[Texto del documento]:
La salvación nos llega por el culo

Plácido Rodríguez

Mucho se viene especulando a lo largo de la historia entre filósofos, científicos y charlatanes sobre el origen y lugar del cuerpo donde se alberga el alma.

En tiempos de Aristóteles el órgano que tenía más aceptación popular como lugar de morada parece ser que era el estómago, cuestión medianamente lógica, al menos por esa parte del alma que, en el apetito de adquirir conocimientos, mantenía cierta vinculación con la víscera que más acusaba el hambre miserable, tan común en aquella época.

Siglos después Galeno, basándose en sus conocimientos médicos, y tal vez por esa metáfora anatómica en la que el motor del cuerpo se encarga de regar el huerto donde crece el pensamiento, se posicionó a favor del corazón y la cabeza. Recientemente programas televisivos como ‘Sálvame deluxe’ parecen dar a entender que el alma está dentro de la boca, en forma de lengua viperina.

[Datos disponibles]:
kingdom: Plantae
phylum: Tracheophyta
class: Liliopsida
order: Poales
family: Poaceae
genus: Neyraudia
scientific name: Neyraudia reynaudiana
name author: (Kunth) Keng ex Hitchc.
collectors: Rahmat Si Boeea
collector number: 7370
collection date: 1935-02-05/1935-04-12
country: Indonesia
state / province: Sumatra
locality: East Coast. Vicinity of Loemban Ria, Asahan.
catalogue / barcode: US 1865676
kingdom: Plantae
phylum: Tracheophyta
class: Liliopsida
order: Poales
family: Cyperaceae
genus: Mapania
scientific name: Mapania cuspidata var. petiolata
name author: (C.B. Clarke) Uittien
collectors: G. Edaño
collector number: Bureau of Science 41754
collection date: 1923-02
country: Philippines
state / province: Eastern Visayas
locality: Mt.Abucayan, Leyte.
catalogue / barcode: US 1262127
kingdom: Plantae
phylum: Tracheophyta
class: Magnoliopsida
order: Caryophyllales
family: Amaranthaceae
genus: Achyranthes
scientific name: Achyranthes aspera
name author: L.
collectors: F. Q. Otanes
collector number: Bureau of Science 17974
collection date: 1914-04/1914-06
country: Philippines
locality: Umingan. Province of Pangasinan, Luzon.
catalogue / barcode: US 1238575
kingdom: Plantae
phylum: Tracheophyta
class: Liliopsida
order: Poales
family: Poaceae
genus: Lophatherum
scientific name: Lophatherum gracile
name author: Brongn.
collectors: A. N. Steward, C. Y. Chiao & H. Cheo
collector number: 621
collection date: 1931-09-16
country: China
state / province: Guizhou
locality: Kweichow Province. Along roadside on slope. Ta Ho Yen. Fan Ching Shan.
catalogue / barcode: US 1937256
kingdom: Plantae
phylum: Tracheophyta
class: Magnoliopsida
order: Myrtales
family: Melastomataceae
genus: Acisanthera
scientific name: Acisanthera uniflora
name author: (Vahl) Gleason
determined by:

[Objetivo del ejercicio]: Prolonga el texto sobre el lugar del cuerpo donde se alberga el alma a partir de su última oración, con el mismo tono.

[Resultado de la tarea]:
Con independencia de lo que para cada quien signifique o le aporte su alma y la de los demás, de las creencias religiosas, del método científico, de la deducción lógica o de lo que un homo sapiens pueda elucubrar en función de su bondad intrínseca, interés espurio o alucinación cósmica, no fue hasta pasado un tiempo, después de que se inventó el papel higiénico, que por fin lo descubrimos: ¡El alma se halla en el culo!

La clave de esta escatológica averiguación nos la proporcionó uno de los organismos vivos más pequeños del planeta, un virus mutante de nomenclatura extraterrestre, Covid-19, capaz de vaciar todo el género limpia culos que en condiciones normales ocuparía las estanterías de tiendas y supermercados de toda la Vía Láctea.

Y es que la angustia que generó un microorganismo impenitente y asesino nos hizo reflexionar sobre la importancia de dejar esta vida con el alma limpia. El sobresalto de muerte prematura se extendió por todos los rincones del mundo civilizado y dio paso a la incertidumbre de una transición sucia y hedionda al más allá.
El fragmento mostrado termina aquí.